* [Goal of the exercise] Repeat the whole listing word for word, skipping pictures.

BEGIN Listed entries

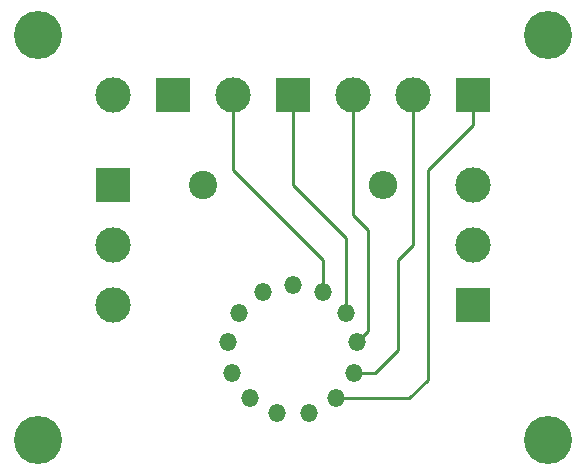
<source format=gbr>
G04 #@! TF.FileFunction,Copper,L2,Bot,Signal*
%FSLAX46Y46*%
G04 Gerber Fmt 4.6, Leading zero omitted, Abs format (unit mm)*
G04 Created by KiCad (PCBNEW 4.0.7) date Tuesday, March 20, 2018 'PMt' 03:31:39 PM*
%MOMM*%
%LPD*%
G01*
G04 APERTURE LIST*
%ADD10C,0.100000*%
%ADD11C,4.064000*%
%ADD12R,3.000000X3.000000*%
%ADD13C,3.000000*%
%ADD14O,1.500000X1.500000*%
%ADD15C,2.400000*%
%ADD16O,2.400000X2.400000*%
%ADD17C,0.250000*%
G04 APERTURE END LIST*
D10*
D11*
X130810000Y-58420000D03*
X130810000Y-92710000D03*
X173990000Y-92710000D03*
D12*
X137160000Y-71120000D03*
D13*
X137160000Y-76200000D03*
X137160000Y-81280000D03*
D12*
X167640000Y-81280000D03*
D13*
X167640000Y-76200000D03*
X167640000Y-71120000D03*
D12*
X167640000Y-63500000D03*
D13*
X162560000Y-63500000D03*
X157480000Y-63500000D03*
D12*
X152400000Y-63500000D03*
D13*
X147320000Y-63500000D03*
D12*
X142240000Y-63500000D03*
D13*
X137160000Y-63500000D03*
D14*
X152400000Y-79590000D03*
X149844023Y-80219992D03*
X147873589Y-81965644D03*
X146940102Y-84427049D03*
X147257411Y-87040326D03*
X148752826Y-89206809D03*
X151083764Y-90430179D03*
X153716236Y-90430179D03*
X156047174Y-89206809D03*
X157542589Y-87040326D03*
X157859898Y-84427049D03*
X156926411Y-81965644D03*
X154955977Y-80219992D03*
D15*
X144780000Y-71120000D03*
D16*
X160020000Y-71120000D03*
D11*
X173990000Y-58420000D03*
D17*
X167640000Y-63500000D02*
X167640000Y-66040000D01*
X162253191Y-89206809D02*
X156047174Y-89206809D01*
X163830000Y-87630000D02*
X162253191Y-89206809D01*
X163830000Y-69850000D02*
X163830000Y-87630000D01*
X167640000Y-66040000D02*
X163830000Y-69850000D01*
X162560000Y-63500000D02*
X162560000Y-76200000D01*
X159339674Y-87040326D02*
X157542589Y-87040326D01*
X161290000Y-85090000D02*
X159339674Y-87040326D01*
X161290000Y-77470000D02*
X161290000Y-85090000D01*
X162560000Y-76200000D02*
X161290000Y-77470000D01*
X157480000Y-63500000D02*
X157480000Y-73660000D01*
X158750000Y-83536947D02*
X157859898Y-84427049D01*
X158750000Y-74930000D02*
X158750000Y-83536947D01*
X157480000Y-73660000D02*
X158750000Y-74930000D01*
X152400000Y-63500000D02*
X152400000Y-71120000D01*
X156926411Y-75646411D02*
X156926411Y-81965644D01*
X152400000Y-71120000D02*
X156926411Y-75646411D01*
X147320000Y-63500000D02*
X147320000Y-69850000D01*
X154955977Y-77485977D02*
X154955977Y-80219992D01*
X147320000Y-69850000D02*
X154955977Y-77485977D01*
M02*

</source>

END Listed entries

* [Finished task]
<source format=gbr>
G04 #@! TF.FileFunction,Copper,L2,Bot,Signal*
%FSLAX46Y46*%
G04 Gerber Fmt 4.6, Leading zero omitted, Abs format (unit mm)*
G04 Created by KiCad (PCBNEW 4.0.7) date Tuesday, March 20, 2018 'PMt' 03:31:39 PM*
%MOMM*%
%LPD*%
G01*
G04 APERTURE LIST*
%ADD10C,0.100000*%
%ADD11C,4.064000*%
%ADD12R,3.000000X3.000000*%
%ADD13C,3.000000*%
%ADD14O,1.500000X1.500000*%
%ADD15C,2.400000*%
%ADD16O,2.400000X2.400000*%
%ADD17C,0.250000*%
G04 APERTURE END LIST*
D10*
D11*
X130810000Y-58420000D03*
X130810000Y-92710000D03*
X173990000Y-92710000D03*
D12*
X137160000Y-71120000D03*
D13*
X137160000Y-76200000D03*
X137160000Y-81280000D03*
D12*
X167640000Y-81280000D03*
D13*
X167640000Y-76200000D03*
X167640000Y-71120000D03*
D12*
X167640000Y-63500000D03*
D13*
X162560000Y-63500000D03*
X157480000Y-63500000D03*
D12*
X152400000Y-63500000D03*
D13*
X147320000Y-63500000D03*
D12*
X142240000Y-63500000D03*
D13*
X137160000Y-63500000D03*
D14*
X152400000Y-79590000D03*
X149844023Y-80219992D03*
X147873589Y-81965644D03*
X146940102Y-84427049D03*
X147257411Y-87040326D03*
X148752826Y-89206809D03*
X151083764Y-90430179D03*
X153716236Y-90430179D03*
X156047174Y-89206809D03*
X157542589Y-87040326D03*
X157859898Y-84427049D03*
X156926411Y-81965644D03*
X154955977Y-80219992D03*
D15*
X144780000Y-71120000D03*
D16*
X160020000Y-71120000D03*
D11*
X173990000Y-58420000D03*
D17*
X167640000Y-63500000D02*
X167640000Y-66040000D01*
X162253191Y-89206809D02*
X156047174Y-89206809D01*
X163830000Y-87630000D02*
X162253191Y-89206809D01*
X163830000Y-69850000D02*
X163830000Y-87630000D01*
X167640000Y-66040000D02*
X163830000Y-69850000D01*
X162560000Y-63500000D02*
X162560000Y-76200000D01*
X159339674Y-87040326D02*
X157542589Y-87040326D01*
X161290000Y-85090000D02*
X159339674Y-87040326D01*
X161290000Y-77470000D02*
X161290000Y-85090000D01*
X162560000Y-76200000D02*
X161290000Y-77470000D01*
X157480000Y-63500000D02*
X157480000Y-73660000D01*
X158750000Y-83536947D02*
X157859898Y-84427049D01*
X158750000Y-74930000D02*
X158750000Y-83536947D01*
X157480000Y-73660000D02*
X158750000Y-74930000D01*
X152400000Y-63500000D02*
X152400000Y-71120000D01*
X156926411Y-75646411D02*
X156926411Y-81965644D01*
X152400000Y-71120000D02*
X156926411Y-75646411D01*
X147320000Y-63500000D02*
X147320000Y-69850000D01*
X154955977Y-77485977D02*
X154955977Y-80219992D01*
X147320000Y-69850000D02*
X154955977Y-77485977D01*
M02*

</source>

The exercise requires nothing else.